„Ey Alter, hier kannste für’n Zehna soviel Wein trinken wiede willst“, blökt der begeisterte Besucher in sein Smartphone Auch die „Generation Flatrate“ hat die „Lange Nacht des Weines“, die am Mittwoch zum 9.Mal in der halbgentrifizierten Moabiter Markthalle veranstaltet wurde, für sich entdeckt. Während im vorderen Teil der Halle noch von weniger genussorientierten Moabitern Junkfood aus dem Discounter getragen wird, harrten im hinteren Teil bereits 17 Stände von Winzern und Vertreibern den Besuchern.

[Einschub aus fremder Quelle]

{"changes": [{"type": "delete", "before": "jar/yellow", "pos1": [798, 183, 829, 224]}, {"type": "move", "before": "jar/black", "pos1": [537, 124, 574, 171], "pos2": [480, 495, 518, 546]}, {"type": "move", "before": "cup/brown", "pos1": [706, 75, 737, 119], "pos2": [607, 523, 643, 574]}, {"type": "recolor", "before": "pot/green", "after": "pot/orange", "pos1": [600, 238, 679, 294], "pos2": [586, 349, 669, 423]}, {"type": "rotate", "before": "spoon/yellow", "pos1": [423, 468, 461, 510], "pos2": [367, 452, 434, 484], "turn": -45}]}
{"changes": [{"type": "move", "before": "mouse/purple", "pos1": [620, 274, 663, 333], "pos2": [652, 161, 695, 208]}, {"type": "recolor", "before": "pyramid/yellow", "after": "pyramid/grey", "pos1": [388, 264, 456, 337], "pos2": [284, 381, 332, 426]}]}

Wer nicht Flatratesaufen im Sinne hatte, kam trotzdem auf seine Kosten, wenn auch nur bedingt. Der Crémant-Sekt eines Pfälzer Produzenten weckte den spontanen Wunsch nach Benachrichtigung der Lebensmittelkontrolle oder wenigstens der Geshmackspolizei. Doch prompt wurde man mit einem fülligen, kernigen Pinot-Sekt vom „Y-Sommelier“ versöhnt, der auch noch einen richtig guten mineralischen Rheingau-Riesling zu bieten hatte. Und kaum hatte man die Enttäuschung über einen eher mageren ungarischen Erzeuger verdaut, wird einem beim Weingut Felix Waldkirch (Pfalz) exzellenter „altmodischer“ süßer Wein ohne Botrytis serviert, der noch dazu zu ziemlich albernen Preisen angeboten wird.
Es war immerhin der Tag der Wahl des durchgeknallten Sexisten und Rassisten Donald Trump zum Präsidenten der USA . Aber das haben eventorientierte Besucher halb- oder komplett gentrifizierter Locations und Kieze wohl schon abgehakt, denn die Show geht natürlich weiter.

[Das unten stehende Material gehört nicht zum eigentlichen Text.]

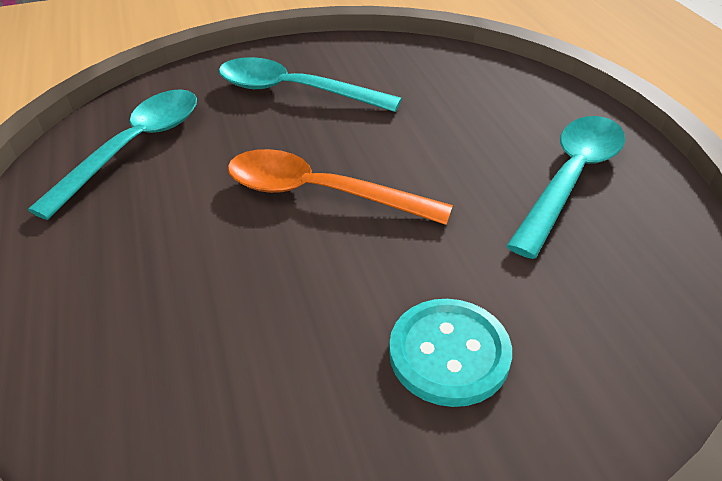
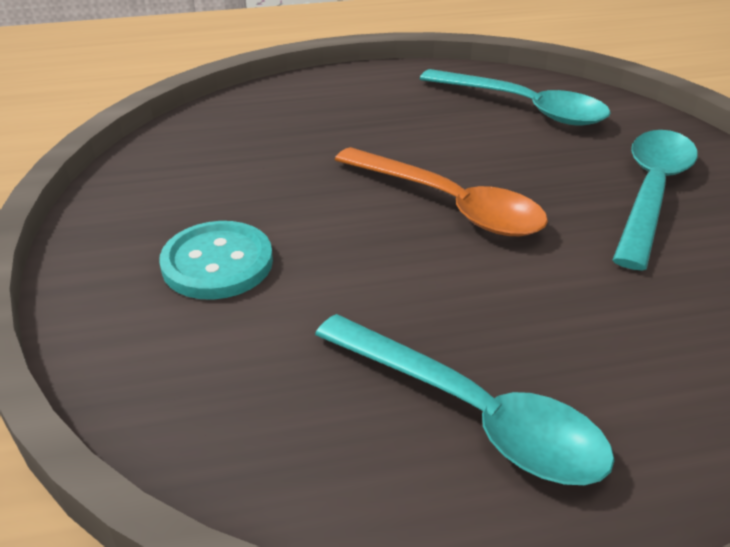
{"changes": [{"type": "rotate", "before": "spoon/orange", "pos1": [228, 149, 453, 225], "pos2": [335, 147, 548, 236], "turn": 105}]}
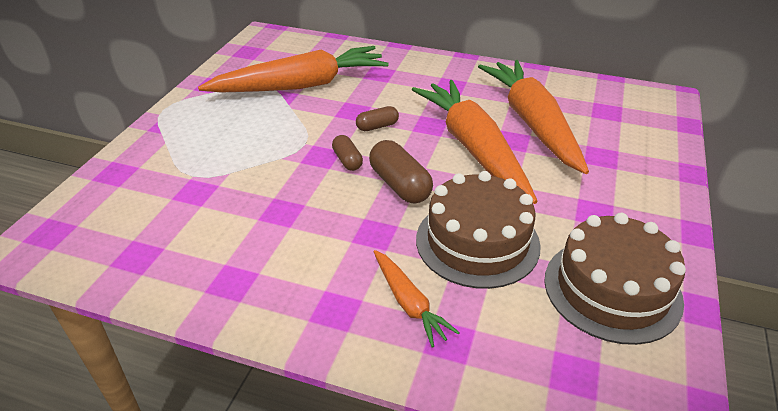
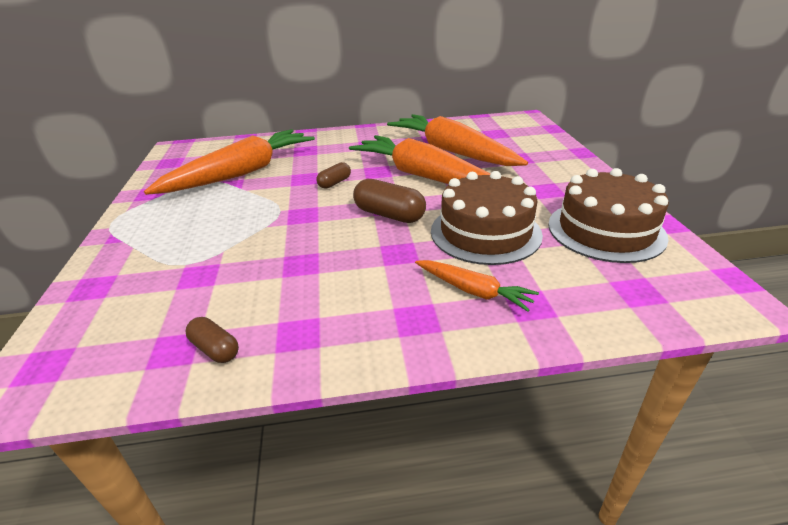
{"changes": [{"type": "move", "before": "capsule/brown", "pos1": [332, 135, 363, 171], "pos2": [186, 317, 239, 363]}]}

Das Schönste an einer Weinprobe ist bekanntlich das Bier danach. Das habe ich in der „Oldenburger Klause“ zu mir genommen, einem einerseits unspektakulären, aber andererseits genau deswegen fast schon wieder filmreifen Kiez-Etablissement. Ich bin zwar kein Soziologe, aber meine empirischen Betrachtungen zur Korrelation zwischen Bierpreisen und der Haltung einiger Gäste zu einigen politischen Fragen bewegt sich durchaus in diesem Forschungsgebiet. Hier kostet das große Bier (0,4l) zwei Euro, ein auch für Hartz-IV-Bezieher einigermaßen sozialverträglicher Preis. Hier bekommt man mitunter merkwürdige Dinge zu hören, besonders über Flüchtlinge. Ich höre gerne zu und mische mich mitunter auch ein. Einige Stammgäste wissen, dass ich ein eher linker Journalist und Buchautor bin und scheinen das irgendwie zu akzeptieren. Das ist keine große Sache, aber vielleicht ein klitzekleines Mosaikteilchen von dem, was für „uns“ eigentlich ansteht. Aber welcher Linke gibt sich schon mit manchmal auch angetrunkenen „Prolls“ in eine Raucherkneipe ab.
Auf der wie üblich ausverkauften Weinsause um die Ecke war mit ziemlicher Sicherheit kein AfD-Wähler und kein Trump-Sympathisant. Es gibt hier auf engstem Raum Parallelwelten, jedenfalls so lange, bis die ärmeren Bewohner des angesagten Kiezes noch nicht komplett durch explodierende Mieten vertrieben sind. Doch viele Betroffene schimpfen lieber auf Flüchtlinge, anstatt sich zu wehren. Da gilt es, ziemlich dicke Bretter zu bohren, statt alles außerhalb seiner eigenen Lebenswelt als „Rassisten“, „Faschisten“ oder ähnliches zu titulieren. Und dieselben Leute, die sich empört gegen diesen „Pack“ wenden, wollen ihren Kiez „verteidigen“, indem sie gegen Verdichtung durch Wohnungsneubau zu Felde ziehen.
Ich bin froh, dass ich mich in beiden Welten bewege. Und so freue ich mich auch darauf, einige der in der Markthalle präsentierten Wein in Ruhe nachzuverkosten. Denn Genuss ist bekanntlich Notwehr.